--- Extracted text ---
All posts in Courage

I learned in school that the shortest distance between two points is a straight line. When I travel, that is the route I always like to take. I choose “shortest route” on the map app on my phone.

But, in life, God doesn’t always take me that way.

Oftentimes, He takes me the long way around. I suppose it should comfort me that I’m not the only one.

Exodus 13:17
It so happened that after Pharaoh released the people, God didn’t lead them by the road through the land of the Philistines, which was the shortest route, for God thought, “If the people encounter war, they’ll change their minds and go back to Egypt.”

So, if I understand that correctly, He knew them well enough to know that if they faced the opposition that was inevitable on the shortest route, they would bail. Instead, He took them the long way around. On the way, they developed character, they learned about His timely provision. They acquired the tools they would need for battle.

If I am comforted by the fact that I am not alone, it is short lived. I become disturbed once again when I realize that if I had been determined enough from the beginning to handle opposition with resolute determination to persist on the journey NO MATTER WHAT, I may have saved myself a lot of time.

Of course, this is just speculation and I know that God in His sovereignty may have still decided to take me the long way around, however, if He gives me a choice in the future, I choose the shortest route from now on.

I say, bring it on! I am ready to face the giants.  I am ready, knowing that He goes before me, paving the way, protecting me, and picking me up when I fall.

Long way or short way…I’m going the distance.  How about you?

closer than before, on my way, go the distance, face the giants

vulnerability

I thought that might get your attention!

But, it’s not what you are thinking. What I had was a vulnerability hangover.

Let me explain.

On Sunday, I had the opportunity to speak at my church. It was a message of encouragement but within the message I told the entire congregation about the fact that my depression had gotten so bad last year that I decided to treat it with medication. It was pertinent to the conversation because I was talking about shame – something I felt a great deal of and had to fight off. I felt good about sharing because even though I knew it would be uncomfortable, I believed it would help someone.

It went well and many people thanked me for my transparency. On Sunday night, I felt like I had accomplished what I set out to do.

Then Monday came.

--- Recorded data ---
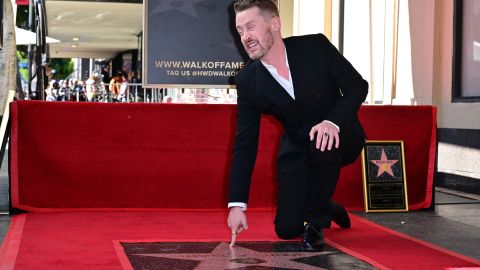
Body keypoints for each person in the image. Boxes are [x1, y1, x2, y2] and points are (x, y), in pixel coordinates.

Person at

==

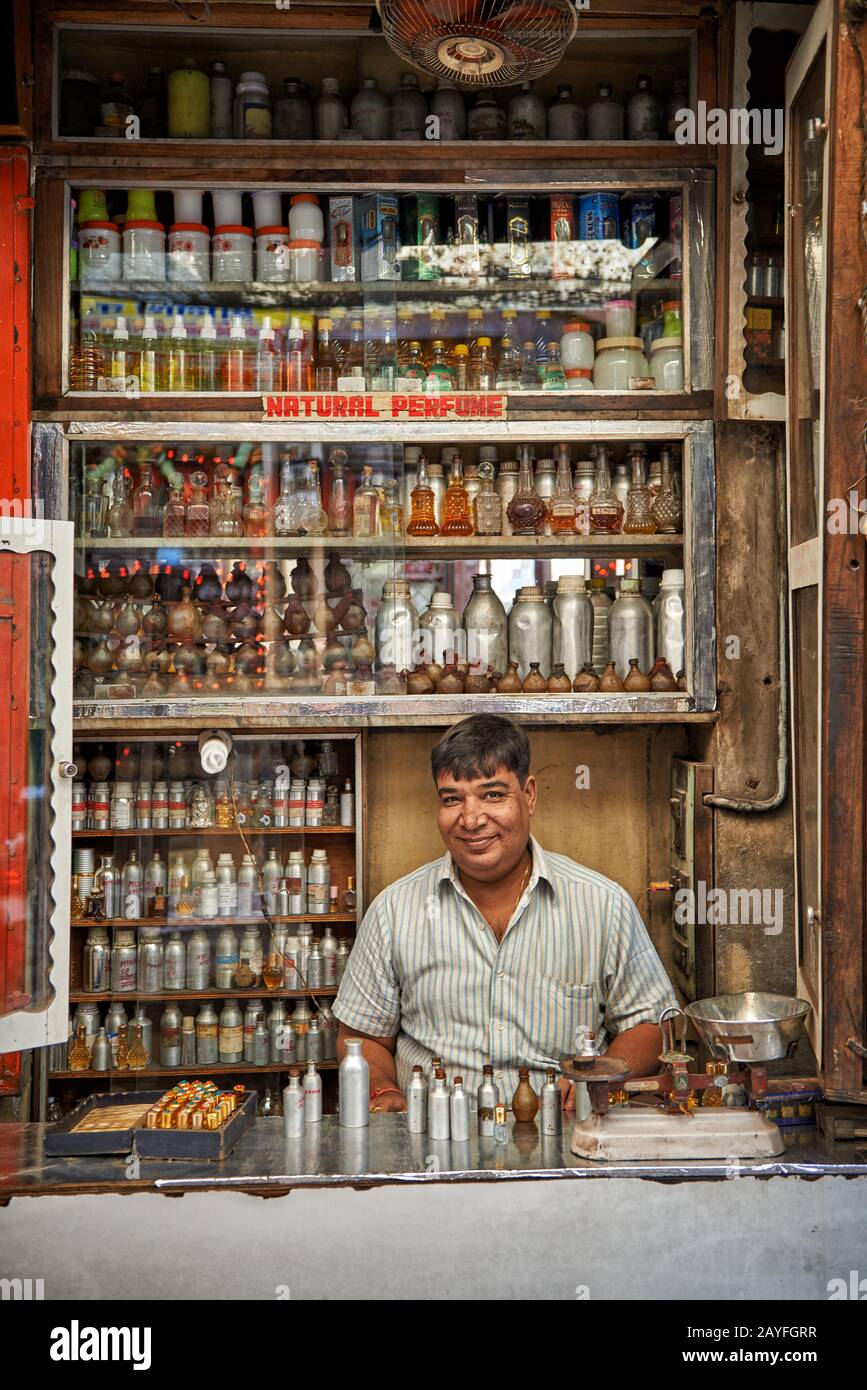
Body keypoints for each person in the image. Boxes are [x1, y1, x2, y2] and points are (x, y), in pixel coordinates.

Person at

--- Work order A ---
From the blog post, extract the passage that begins at the words "If I am comforted" and stops after "get your attention!".
--- Work order B ---
According to the blog post, how did the writer decide to treat depression last year?
The data plays no part in this exercise.

--- Reply A ---
If I am comforted by the fact that I am not alone, it is short lived. I become disturbed once again when I realize that if I had been determined enough from the beginning to handle opposition with resolute determination to persist on the journey NO MATTER WHAT, I may have saved myself a lot of time.

Of course, this is just speculation and I know that God in His sovereignty may have still decided to take me the long way around, however, if He gives me a choice in the future, I choose the shortest route from now on.

I say, bring it on! I am ready to face the giants.  I am ready, knowing that He goes before me, paving the way, protecting me, and picking me up when I fall.

Long way or short way…I’m going the distance.  How about you?

closer than before, on my way, go the distance, face the giants

vulnerability

I thought that might get your attention!

--- Reply B ---
With medication.